On this theory, if Congress had enacted a “stand by your ad” requirement, it could have passed a law compelling organizations to state either that the candidate approved the ad or that “the candidate whose committee paid for this ad chooses not to state whether she approved it.”  The applications are arguably limitless and a little disturbing.  The kind of “nudge” this proposal envisions has the government disseminating its opinion of lawful disclosure policies that groups may adopt—equipping the government with an editorial function.  Putting the government on this path  stands little chance of helping to resolve the stalemate in campaign finance law and policy.

In any event, why should Congress not have to consider on its merits each and every form of disclosure as it affects different organizations? Political committees registered under the FECA, 527s and 501(c)(4)s do not all share the same purposes or engage in the same activities; not all of them have the same intent or effect in influencing voter choice under the terms of standing statutory or constitutional law. While  Gerken et al express confidence that disclosure is “constitutional,” they understate the doctrinal and practical complexity of applying disclosure requirements to various forms of speech financed by different types of organizations.  The continuing spat over what distinguishes “issues” advertising from campaign advertising has run on for years, with no sign of a generally accepted conclusion.  Perhaps the most challenging aspect of this proposal is the excuse it gives lawmakers to ignore the hard questions.

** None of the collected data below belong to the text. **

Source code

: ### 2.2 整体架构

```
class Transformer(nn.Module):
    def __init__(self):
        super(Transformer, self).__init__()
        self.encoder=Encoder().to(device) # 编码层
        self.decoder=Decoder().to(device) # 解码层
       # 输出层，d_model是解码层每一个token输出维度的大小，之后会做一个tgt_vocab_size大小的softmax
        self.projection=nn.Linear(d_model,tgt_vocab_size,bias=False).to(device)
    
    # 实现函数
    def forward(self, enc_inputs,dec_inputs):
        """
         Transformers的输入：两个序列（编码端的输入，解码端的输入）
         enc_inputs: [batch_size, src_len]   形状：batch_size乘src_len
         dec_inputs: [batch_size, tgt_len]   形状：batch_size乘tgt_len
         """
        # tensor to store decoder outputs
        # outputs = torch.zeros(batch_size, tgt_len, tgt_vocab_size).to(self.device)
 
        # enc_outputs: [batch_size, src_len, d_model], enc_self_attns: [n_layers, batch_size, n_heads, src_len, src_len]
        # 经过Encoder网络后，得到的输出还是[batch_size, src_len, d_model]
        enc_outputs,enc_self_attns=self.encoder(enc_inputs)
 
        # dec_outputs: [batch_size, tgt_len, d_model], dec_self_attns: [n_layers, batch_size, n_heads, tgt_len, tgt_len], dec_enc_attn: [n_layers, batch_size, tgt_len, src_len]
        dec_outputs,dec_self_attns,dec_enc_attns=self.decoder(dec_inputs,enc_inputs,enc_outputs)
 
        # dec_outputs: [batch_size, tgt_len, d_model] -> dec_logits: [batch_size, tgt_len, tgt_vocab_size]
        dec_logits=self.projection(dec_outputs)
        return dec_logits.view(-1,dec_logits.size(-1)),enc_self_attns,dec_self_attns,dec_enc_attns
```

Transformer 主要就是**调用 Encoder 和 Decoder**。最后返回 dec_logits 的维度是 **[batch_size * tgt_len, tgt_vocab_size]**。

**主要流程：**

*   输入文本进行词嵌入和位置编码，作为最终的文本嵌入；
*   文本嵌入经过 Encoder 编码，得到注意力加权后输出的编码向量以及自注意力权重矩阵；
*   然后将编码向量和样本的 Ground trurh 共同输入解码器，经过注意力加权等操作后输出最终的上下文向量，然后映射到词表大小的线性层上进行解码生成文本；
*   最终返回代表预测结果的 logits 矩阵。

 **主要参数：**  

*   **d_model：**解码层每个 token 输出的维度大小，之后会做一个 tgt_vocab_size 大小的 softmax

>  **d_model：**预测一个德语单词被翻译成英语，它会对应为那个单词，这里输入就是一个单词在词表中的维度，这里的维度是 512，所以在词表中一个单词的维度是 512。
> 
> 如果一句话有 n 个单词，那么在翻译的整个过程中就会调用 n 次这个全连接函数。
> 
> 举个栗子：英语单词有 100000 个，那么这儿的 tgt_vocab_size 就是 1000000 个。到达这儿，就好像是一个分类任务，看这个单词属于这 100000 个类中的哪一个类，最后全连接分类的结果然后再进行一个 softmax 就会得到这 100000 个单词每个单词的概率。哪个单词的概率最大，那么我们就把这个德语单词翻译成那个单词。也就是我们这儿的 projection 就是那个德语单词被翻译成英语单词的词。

Still, Gerken and her colleagues have offered fresh thinking on reform and, in this field, that is reason enough to appreciate the contribution and to welcome the debate it may inspire about solutions shaped by her concept of “harnessing politics to fix politics.”

Meanwhile, there is another proposal out of Yale, from Professors Ackerman and Ayres, that would establish special contribution limits, including no contribution allowance at all, for those with different interests in public policy.  They suggest a ban on contributions for donors who benefit from Congress’s retention of tax breaks for “carried interest,” and a limit on contributions for those who pay a lower rate of tax on their income than the average American worker. What to say about this? First that it is based on the existing “ban” on federal contractor contributions, but not at all persuasively, because that limitation is narrow in scope and provides individuals and organizations with interests in federal contracts various means of participating as donors in the federal electoral process. Second, that it is a constitutional dead end, and not just because of the current composition of the Supreme Court.